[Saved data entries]
===============

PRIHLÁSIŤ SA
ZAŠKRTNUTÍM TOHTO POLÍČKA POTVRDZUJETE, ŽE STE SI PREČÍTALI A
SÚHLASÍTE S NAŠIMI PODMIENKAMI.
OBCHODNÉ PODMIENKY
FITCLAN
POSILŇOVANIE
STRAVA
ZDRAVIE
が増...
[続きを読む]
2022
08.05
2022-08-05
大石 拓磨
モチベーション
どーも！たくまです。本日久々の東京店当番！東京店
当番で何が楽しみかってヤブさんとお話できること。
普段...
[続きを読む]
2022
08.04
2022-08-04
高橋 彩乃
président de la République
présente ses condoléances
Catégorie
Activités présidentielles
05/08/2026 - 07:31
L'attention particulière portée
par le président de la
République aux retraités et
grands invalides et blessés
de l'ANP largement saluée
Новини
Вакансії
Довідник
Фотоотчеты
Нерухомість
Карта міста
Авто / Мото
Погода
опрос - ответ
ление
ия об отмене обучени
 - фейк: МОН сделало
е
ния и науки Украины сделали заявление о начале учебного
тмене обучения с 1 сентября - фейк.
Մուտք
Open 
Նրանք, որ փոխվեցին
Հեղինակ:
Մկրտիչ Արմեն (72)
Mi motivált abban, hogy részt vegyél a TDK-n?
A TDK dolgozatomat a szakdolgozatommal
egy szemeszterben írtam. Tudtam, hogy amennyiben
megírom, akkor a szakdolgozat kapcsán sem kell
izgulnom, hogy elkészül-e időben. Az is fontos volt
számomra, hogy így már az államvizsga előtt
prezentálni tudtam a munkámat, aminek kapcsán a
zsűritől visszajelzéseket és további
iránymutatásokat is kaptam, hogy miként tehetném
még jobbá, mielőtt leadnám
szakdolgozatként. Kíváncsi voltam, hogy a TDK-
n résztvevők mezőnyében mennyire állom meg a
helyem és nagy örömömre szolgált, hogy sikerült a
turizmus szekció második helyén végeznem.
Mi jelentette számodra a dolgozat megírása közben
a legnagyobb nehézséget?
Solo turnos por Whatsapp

===============

WHAT TO PRODUCE = Scan the data above for the word "фейк", then copy every line that holds it.

ANSWER SECTION =
 - фейк: МОН сделало
тмене обучения с 1 сентября - фейк.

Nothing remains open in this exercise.